> _WHAT THIS TASK INVOLVES_:
Reproduce the passage of the book review below from "Except for the" to "broadcasts. No thanks." word for word.
══ EXCERPTED TEXT
Before moving on to the main focus of the book, if it can be called that, I must wonder what exactly was the purpose of Cathay and Billy's
Australian sojourn? I suspect that it was meant to show how a rebirth could be achieved, but it was not
interesting, and it didn't tie into the rest of the story except possibly as an analogy, and a weak one, at
that. After they decide to fall in love, they are dropped from the story.
Except for the last two pages, the last we hear about the Sun project takes place with more hate-mongering. It seems that even rational
scientists are susceptible, because the Mercury Sun station crew rebels, wanting to kill
the Sarpan who has been in cryosleep for nearly two hundred years. The action really held my interest, but the setup
seemed unreal, and it never amounted to anything except as fuel for Jephthah's
broadcasts. No thanks.
Meanwhile, what seems to set off a whole conflagaration is the discovery of a new sapient race, who are in the steam age. They are also
extremely violent. When word leaks out through Jephthah about the nature of these new aliens, it threatens to destroy the whole Empire.
Eric institutes a blockade of the planet, sending his sons and Adela to enforce and study it.
Much of this was very interesting, especially in the interaction between the scientists. I really liked Gareth Anmoore, and was glad to see
that he had such a smart head on his shoulders. Unfortunately, they find yet another sentient race on the planet's moon, buried deep inside. The
actual discovery was very well done, but then the authors try and describe minute details about the spheres, every little action they
take, and what-if hypothesis, that left me wanting to skip forward several pages. I was not interested in these aliens in the slightest.
To make matters worse, they don't colonize planets the way we do -they clone their colonists, and develop an entire society that way. The
primitive aliens were supposed to be their clones, except that an accident destroyed the personality-programming ship. So when they
reveal that they want to help human society, they create clones that look like humans, which they say will make working with these bodies
easier because of the xenophobia. But that is completely wrong. In fact, letting humans know
that these aliens can impersonate anybody would make the anti-alien sentiment worse. The worst case is the creation of a Javas clone for
Adela. He serves no purpose except to get Adela upset, and is killed by Jephthah anyway.
Jephthah is smart enough that he killed and impersonated an elite Imperial protection agent, who all have secret
identities that even their colleagues don't know. They were created for the express purpose of
preventing what happened when Eric was young, and almost killed. But here, the secrecy backfires, as nobody knows that one of the agents has
been replaced. The authors take every chance to let us know when Jephthah is around, just to make us worry. I worried by the end that
the authors were taking too much time to set up his plan. It felt like reader manipulation to me.
════
══ DATASET EXTRACT
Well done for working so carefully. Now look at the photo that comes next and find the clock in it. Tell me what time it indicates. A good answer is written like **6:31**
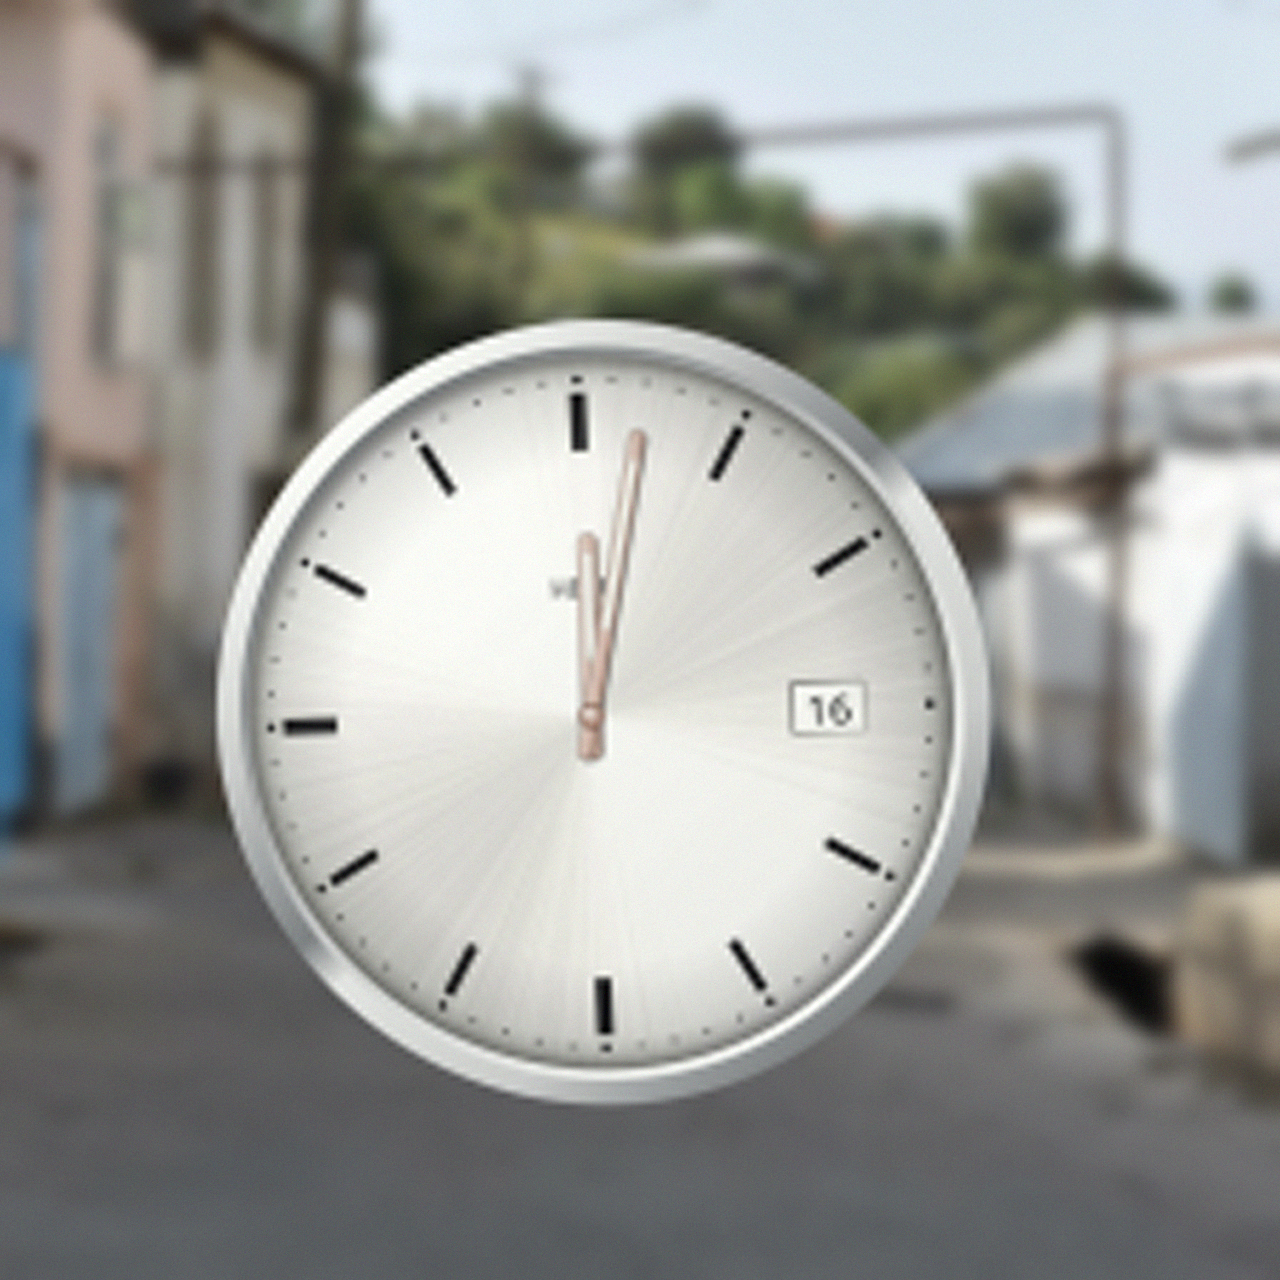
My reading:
**12:02**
════
> _OUTPUT FOR THIS EXERCISE_:
Except for the last two pages, the last we hear about the Sun project takes place with more hate-mongering. It seems that even rational
scientists are susceptible, because the Mercury Sun station crew rebels, wanting to kill
the Sarpan who has been in cryosleep for nearly two hundred years. The action really held my interest, but the setup
seemed unreal, and it never amounted to anything except as fuel for Jephthah's
broadcasts. No thanks.